EXCERPT TO READ:
────────────────────────────────────────

Obviously, the width of Student's $t$-distribution is much better suited for estimating the epistemic uncertainty. Hence, we update the definitions of the aleatoric uncertainty $u_\text{al}$ and the epistemic uncertainty $u_\text{ep}$:
$$\begin{align*}
u_\text{al} &\leftarrow w_\text{St} \equiv \sqrt{\frac{\beta (1 + \nu)}{\alpha \nu}} \\
u_\text{ep} &\leftarrow \sqrt{\frac{1}{\nu}}
\end{align*}$$
where the latter is rooted in our previous findings that $\nu$ measures the point-wise convergence speed.

In [31]:
@ftl.with_context
def make_fig(x, y):
    fig, ax = plt.subplots()
    ax2 = ax.twinx()
    axs = [ax, ax2]
    
    ax.set_ylim(0, 40)
    ax2.set_yscale('log')
    
    for i in range(len(y)):
        nu = y[i][:, 1]
        alpha = y[i][:, 2]
        beta = y[i][:, 3]
        
        u = np.sqrt(beta * (nu + 1) / nu / alpha)

────────────────────────────────────────

RECORDED DATA:
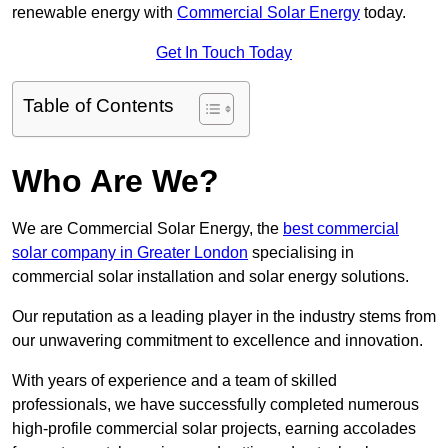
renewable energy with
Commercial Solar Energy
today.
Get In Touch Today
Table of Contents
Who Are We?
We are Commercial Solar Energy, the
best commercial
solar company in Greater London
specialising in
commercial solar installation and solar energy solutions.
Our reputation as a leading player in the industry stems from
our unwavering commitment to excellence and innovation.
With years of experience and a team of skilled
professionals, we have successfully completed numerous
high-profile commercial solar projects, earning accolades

────────────────────────────────────────

WHAT THIS EXERCISE ASKS:
a) Please copy the uncertainty excerpt between "ax2 = ax.twinx()" and "nu / alpha)", inclusive.
b) According to the uncertainty excerpt, why is the epistemic uncertainty set to the square root of 1/ν? Answer in one to three sentences.
The records aren't needed for anything here.

OUTPUTS IN ORDER:
a)
ax2 = ax.twinx()
    axs = [ax, ax2]
    
    ax.set_ylim(0, 40)
    ax2.set_yscale('log')
    
    for i in range(len(y)):
        nu = y[i][:, 1]
        alpha = y[i][:, 2]
        beta = y[i][:, 3]
        
        u = np.sqrt(beta * (nu + 1) / nu / alpha)

b) This definition rests on earlier findings that ν measures the point-wise convergence speed.